2. However, if you do use an engine oil – all experts agreed that you should NEVER use a ‘friction modified” engine oil. Because a syncro cone relies on friction – i.e. a syncros whole purpose is to ‘slow’ the gear, in order for the gear to be easily selected – i.e. it relies on friction to operate… . If the oil is too slippery (i.e. friction modified) – then guess what – the syncro won’t work – new oil and real slow graunchy gearchanges (do you like that word – I do – graunchy) !! That is the major reason many people use e.g. Penrite HPR (30 or 40) – a mineral engine oil which doesn’t have friction modifiers – in their gearboxes.

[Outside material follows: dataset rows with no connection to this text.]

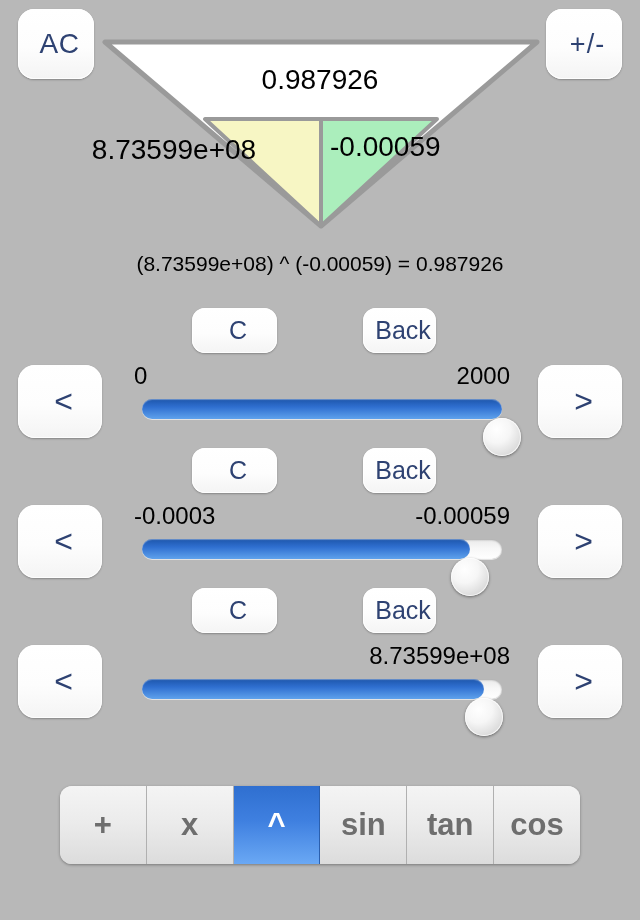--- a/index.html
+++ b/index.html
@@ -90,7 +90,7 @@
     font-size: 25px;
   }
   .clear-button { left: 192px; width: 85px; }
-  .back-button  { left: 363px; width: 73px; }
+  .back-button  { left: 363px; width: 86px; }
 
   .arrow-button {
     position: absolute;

3. It was unanimous that lubricants have come a long way in the past 40 years. Just because the factory used a particular tyre 40 years ago – it doesn’t mean they would use the same tyres again today. My point – oils aren’t the same today as they were in the 1950’s. Synthetic oils were not in the mass market back then.
4. Engine oil tends to aerate more than gear oil – and tend to hold the bits of metal etc. in suspension (the properties of engine oil are designed to hold in suspension the by products of combustion – and remove them via a filter) Gear oils are designed for a Gear box which doesn’t have a filter. (overdrives have a ‘strainer – not a filter)
Much of this research pointed towards a synthetic gear oil as the answer.
My advice – read the stuff at www.redlineoil.com and make up your own mind, based on your own use of the car. Personally – in my fully rebuilt, using 95% brand new parts (all new gears, all new shafts, all new bearings, all new seals, all new syncros – only used the ‘original’ selector forks & 3/4th synchronizer & casing) gearbox in my Healey 3000 – and a fully rebuilt overdrive – the transformation achieved by switching to Redline MT90 gear oil was amazing – and that was after I tried 4 different brands of non synthetic engine oil . Redline is not cheap compared to Penrite HPR 30 (which I was using just prior to the change to Redline) – but believe me – neither was my gearbox/ overdrive……. I’ve been running Redline MT90 in my gearbox/overdrive for over 18 months now- and Redline 75W90 in the diff (was a Detroit locker – now Quaiffe) – it would take a lot for me to even consider changing brands.
I don’t work for Redline or sell Redline oil etc. etc.!!